In the first nine months of the current financial year the average freight rate rose by 2.2% to USD 1,574/TEU and transport volume by 2.3% to 3.96 million TEU. Revenue climbed to EUR 5.16 billion, an increase of 14.6%. EBITDA after nine months was EUR 245 million, with adjusted EBIT of EUR 17.9 million. The Group net result came to EUR -94.1 million. The sharp rise in energy costs again weighed heavily on the result. Transport expenses, of which bunker is the largest component, were nearly EUR 750 million higher than last year in the first nine months.
Hapag-Lloyd invested EUR 692.5 million in ships and containers in the first nine months. After the delivery of two new vessels in the third quarter, Hapag-Lloyd’s order book now comprises eight ships of 13,200 TEU each, of which one is due for delivery in November. The order book and planned investment in the container fleet are already fully financed. Hapag-Lloyd holds liquidity (including undrawn credit lines) of more than EUR 650 million. The Group’s equity ratio amounts to 46.3% (as of 30.9).
The fourth quarter will be dominated by the intensifying effects of the debt crisis in the eurozone. Liquidity constraints and declining consumer demand mean that retailers and manufacturers are not filling their warehouses but instead reducing their inventories. This noticeably reduces demand for transport services in these markets, especially in southern European countries.

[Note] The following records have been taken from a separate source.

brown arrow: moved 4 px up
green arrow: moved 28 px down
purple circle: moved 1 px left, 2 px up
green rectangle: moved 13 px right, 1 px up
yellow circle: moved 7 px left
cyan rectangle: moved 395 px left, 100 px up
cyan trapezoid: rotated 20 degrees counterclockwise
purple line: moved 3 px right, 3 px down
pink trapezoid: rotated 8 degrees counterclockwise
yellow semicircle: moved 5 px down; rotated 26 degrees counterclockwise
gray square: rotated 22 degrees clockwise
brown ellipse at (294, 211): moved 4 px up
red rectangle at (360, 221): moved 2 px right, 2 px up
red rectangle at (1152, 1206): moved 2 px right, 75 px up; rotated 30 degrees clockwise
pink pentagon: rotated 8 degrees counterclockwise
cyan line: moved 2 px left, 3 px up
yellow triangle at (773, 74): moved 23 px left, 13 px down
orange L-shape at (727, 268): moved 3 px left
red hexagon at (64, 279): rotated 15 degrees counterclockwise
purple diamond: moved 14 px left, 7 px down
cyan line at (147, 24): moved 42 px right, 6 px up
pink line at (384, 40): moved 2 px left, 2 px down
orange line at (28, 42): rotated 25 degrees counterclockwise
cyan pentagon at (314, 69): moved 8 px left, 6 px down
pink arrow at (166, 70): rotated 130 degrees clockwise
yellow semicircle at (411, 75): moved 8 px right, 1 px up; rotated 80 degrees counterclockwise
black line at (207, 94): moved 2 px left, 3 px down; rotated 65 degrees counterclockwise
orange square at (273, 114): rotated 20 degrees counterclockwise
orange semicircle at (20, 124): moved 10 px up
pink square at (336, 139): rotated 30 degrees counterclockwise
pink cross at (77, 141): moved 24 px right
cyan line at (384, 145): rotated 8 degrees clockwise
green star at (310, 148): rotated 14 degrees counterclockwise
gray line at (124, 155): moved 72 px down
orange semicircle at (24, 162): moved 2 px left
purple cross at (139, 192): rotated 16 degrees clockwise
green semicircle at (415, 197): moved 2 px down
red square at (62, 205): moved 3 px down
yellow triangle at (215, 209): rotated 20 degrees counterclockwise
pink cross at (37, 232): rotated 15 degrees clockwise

Despite the burden from high energy prices and the increasingly gloomy economic outlook, Hapag-Lloyd is striving to achieve a positive operating result again for the current financial year, provided that there is no fundamental escalation of the risks in the fourth quarter.
At present, Hapag-Lloyd has around 7,000 employees at 300 sites in 114 countries. The fleet consisted of 146 vessels (of which 81 are charter ships) with a total capacity of 675,000 TEU on 30 September.